=== Section Start ===
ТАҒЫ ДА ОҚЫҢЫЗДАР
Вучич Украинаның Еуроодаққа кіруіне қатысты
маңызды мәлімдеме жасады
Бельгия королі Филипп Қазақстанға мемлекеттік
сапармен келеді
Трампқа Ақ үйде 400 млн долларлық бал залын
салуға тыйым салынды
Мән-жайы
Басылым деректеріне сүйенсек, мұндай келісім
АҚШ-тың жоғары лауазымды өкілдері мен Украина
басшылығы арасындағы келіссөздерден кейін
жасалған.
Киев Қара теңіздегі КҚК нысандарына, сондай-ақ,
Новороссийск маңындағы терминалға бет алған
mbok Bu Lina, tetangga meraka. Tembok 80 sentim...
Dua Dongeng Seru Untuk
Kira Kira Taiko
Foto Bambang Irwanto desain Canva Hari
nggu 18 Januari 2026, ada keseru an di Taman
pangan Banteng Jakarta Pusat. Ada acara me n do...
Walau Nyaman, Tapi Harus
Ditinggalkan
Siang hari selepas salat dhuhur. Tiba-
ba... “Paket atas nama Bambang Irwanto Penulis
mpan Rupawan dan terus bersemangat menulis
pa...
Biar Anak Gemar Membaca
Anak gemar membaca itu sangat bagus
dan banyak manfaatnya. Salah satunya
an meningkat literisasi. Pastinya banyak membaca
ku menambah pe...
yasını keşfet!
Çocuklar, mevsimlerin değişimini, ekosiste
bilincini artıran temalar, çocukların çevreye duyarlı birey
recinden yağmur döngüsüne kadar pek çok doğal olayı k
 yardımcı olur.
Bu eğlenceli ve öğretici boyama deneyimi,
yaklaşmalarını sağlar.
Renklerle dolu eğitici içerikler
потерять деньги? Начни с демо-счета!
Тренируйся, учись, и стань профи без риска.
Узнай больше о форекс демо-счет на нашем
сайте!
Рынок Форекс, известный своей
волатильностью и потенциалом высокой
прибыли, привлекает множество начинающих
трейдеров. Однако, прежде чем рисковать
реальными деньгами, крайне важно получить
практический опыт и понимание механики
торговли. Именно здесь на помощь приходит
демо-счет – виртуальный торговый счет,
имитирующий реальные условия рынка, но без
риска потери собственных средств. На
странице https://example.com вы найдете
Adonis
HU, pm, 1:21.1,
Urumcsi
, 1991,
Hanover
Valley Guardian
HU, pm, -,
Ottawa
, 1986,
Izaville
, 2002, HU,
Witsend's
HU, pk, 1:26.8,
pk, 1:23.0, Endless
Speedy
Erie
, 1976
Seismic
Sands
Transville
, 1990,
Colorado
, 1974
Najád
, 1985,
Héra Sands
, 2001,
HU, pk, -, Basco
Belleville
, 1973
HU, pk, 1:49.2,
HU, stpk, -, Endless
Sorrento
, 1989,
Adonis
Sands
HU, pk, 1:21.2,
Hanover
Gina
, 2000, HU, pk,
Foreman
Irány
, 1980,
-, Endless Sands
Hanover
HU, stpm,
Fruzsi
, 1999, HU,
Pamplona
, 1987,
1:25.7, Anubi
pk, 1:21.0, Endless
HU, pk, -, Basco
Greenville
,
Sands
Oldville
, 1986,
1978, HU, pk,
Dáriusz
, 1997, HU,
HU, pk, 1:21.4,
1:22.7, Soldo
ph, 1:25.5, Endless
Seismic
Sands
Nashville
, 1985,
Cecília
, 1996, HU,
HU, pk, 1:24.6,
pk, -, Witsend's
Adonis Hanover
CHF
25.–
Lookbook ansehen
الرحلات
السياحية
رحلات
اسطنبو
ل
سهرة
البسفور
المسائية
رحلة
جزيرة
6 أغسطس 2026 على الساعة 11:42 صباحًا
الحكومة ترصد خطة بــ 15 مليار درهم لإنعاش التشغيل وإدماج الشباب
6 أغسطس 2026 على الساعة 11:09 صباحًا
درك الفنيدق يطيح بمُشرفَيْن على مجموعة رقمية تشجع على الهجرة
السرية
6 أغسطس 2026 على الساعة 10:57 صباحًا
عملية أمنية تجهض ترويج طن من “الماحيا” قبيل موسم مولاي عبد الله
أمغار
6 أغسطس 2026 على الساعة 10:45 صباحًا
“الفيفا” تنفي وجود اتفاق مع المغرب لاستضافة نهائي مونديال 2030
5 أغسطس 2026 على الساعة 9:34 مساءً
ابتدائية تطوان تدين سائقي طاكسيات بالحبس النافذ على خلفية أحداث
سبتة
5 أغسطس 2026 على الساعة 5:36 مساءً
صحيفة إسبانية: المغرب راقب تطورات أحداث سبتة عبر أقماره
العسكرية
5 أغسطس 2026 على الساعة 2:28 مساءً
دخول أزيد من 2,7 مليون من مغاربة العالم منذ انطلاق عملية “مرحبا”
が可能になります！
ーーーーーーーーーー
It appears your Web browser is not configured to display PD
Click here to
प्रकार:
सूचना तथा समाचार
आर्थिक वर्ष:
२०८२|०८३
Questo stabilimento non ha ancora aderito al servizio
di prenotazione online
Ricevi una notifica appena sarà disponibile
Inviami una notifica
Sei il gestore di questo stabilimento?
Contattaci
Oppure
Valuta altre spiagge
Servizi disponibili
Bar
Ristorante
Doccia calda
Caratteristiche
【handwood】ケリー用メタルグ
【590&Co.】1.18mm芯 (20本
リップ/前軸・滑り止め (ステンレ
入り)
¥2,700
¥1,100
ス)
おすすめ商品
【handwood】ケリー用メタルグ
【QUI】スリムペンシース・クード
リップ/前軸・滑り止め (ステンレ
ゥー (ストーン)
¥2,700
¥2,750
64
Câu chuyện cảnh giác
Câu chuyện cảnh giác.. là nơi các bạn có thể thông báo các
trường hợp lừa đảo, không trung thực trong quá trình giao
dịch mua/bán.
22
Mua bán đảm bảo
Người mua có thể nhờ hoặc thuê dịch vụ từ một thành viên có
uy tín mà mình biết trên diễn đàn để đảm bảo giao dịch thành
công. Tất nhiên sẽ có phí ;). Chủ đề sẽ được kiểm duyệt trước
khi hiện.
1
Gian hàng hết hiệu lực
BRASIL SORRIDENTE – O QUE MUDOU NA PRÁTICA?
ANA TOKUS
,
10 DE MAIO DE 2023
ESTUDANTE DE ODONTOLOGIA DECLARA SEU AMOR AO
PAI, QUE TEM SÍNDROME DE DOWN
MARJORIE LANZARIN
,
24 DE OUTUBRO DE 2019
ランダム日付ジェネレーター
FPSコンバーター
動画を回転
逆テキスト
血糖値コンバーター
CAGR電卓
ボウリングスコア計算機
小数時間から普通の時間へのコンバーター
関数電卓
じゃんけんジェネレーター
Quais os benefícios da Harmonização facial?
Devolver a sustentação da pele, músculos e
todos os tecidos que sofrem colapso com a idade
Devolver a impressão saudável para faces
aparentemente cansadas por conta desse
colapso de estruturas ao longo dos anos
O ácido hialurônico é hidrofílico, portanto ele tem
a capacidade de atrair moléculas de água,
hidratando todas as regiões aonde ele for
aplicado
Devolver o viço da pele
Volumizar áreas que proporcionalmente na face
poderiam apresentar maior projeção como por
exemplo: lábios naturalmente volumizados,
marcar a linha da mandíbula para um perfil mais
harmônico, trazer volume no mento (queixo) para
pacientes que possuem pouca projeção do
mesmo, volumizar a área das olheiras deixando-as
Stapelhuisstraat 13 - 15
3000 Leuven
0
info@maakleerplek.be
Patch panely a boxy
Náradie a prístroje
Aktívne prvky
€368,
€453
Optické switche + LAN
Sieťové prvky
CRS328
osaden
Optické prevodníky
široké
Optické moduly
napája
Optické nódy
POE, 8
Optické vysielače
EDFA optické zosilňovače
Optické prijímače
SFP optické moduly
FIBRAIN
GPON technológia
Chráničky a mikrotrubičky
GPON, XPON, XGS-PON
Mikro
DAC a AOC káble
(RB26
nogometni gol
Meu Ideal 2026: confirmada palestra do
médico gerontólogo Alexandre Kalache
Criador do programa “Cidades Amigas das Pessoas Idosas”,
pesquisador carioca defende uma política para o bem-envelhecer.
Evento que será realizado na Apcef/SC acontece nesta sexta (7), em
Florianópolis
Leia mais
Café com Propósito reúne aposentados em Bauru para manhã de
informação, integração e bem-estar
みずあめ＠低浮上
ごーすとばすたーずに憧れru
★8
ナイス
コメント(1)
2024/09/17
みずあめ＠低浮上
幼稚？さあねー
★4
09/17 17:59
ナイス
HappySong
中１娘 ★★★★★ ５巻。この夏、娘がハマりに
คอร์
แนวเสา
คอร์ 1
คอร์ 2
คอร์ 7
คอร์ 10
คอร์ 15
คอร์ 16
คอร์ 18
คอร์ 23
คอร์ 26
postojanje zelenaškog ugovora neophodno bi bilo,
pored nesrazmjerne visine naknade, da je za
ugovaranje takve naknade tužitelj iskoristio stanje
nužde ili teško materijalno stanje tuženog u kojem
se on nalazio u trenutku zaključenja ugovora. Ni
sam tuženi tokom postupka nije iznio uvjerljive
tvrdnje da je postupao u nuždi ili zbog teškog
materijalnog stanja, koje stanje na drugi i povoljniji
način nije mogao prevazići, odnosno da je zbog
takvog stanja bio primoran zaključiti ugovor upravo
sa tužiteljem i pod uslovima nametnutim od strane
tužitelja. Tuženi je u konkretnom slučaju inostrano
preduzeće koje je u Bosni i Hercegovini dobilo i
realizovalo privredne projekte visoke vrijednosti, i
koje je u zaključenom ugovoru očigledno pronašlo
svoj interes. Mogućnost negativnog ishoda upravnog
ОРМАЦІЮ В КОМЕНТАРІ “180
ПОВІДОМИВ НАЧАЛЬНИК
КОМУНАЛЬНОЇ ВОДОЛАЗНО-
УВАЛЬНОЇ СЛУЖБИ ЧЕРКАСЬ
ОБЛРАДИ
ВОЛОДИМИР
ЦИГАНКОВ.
=== Section End ===
## WHAT YOU HAVE TO DO
Write out the data line for line, from its first line through the line that contains "Foto Bambang Irwanto desain Canva Hari", including that line and reproducing each one without any change.

## PROBLEM SOLUTION
ТАҒЫ ДА ОҚЫҢЫЗДАР
Вучич Украинаның Еуроодаққа кіруіне қатысты
маңызды мәлімдеме жасады
Бельгия королі Филипп Қазақстанға мемлекеттік
сапармен келеді
Трампқа Ақ үйде 400 млн долларлық бал залын
салуға тыйым салынды
Мән-жайы
Басылым деректеріне сүйенсек, мұндай келісім
АҚШ-тың жоғары лауазымды өкілдері мен Украина
басшылығы арасындағы келіссөздерден кейін
жасалған.
Киев Қара теңіздегі КҚК нысандарына, сондай-ақ,
Новороссийск маңындағы терминалға бет алған
mbok Bu Lina, tetangga meraka. Tembok 80 sentim...
Dua Dongeng Seru Untuk
Kira Kira Taiko
Foto Bambang Irwanto desain Canva Hari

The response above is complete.